The article starts out by quoting from the book: "Children exposed to fumes from home-cleaning products, among other chemicals, were up to four times more likely to develop asthma."

It goes on to explain that "Messes can incubate ideas. For example, in 1928, the British bacteriologist Alexander Fleming returned from a vacation. He had left his office in disarray. He noticed a moldy petri dish. It piqued his curiosity. Penicillin would not have been discovered that day in a tidy office."

Mickunas goes on to say, "The authors cite numerous other historical examples of messiness that inspired strokes of genius. Your average slob should feel thoroughly validated."

It also says that "the mind is built around disorder on several levels, ranging from the processing of raw sensory data to the juggling of complex ideas. Our brains are evolved to function in a messy world..."
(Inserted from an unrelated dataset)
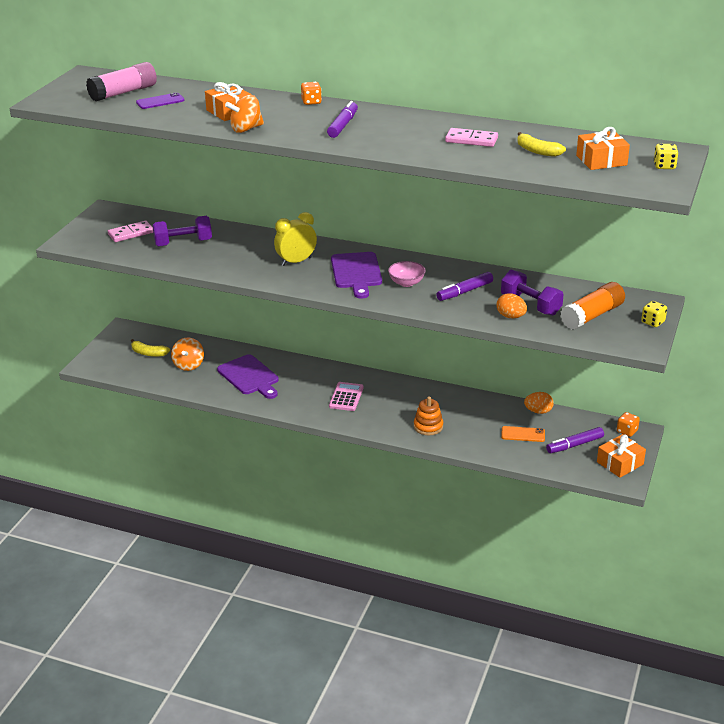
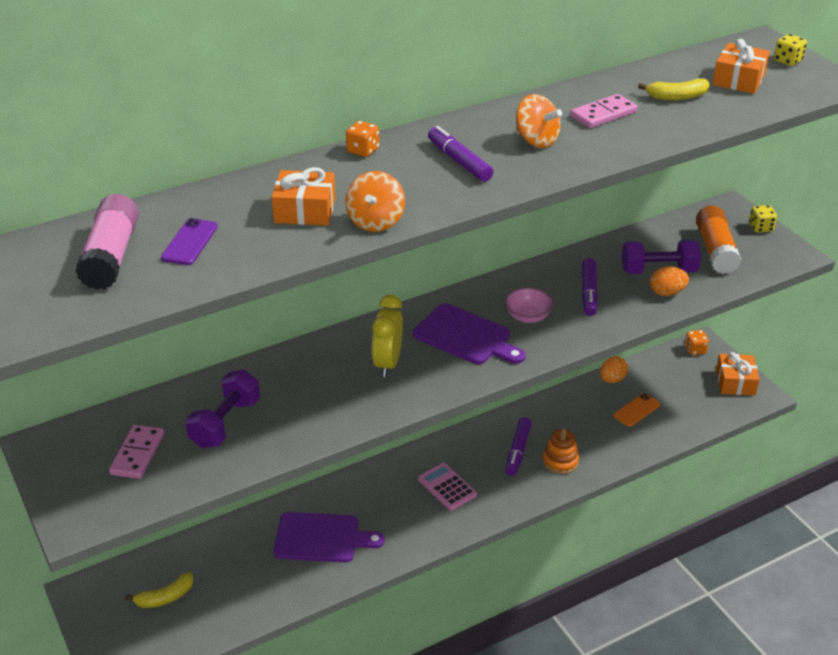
camera: 50 degrees left, 5 degrees up
orange spinning top [171,337,204,371] -> orange spinning top moved to [516,94,562,148]
purple marker [546,427,604,453] -> purple marker moved to [506,417,532,476]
It reminds me of a very wealthy woman here in Grand Forks. It was said that she had to go open the doors of the First National Bank every morning before the bank president could go to work. She was, by all reports, "a bit strange," but money talks, and she obviously had plenty of it. She was a non-practicing MD, although at one time she had apparently had a private medical practice. When she died, they had to tear down her house. There were dozens and dozens of cats' skeletons in closets, cupboards, etc. She was obviously onto the secret of non-cleanliness, but she carried it to an extreme.

And just in case you are wondering, yes, you can walk from one end of our house to the other without tripping over anything. But don't look in the closets, or the two "storage rooms" that used to be our kids' bedrooms. And don't stop too long to study the stack of "stuff" on my desk. I did clean the piano bench and the piano off the other day. I should have known better. Today when we went to go out for a bit I couldn't find my glasses. I knew exactly where they were before I cleaned the piano off!

I think I'll join the Universe and make it a quartet!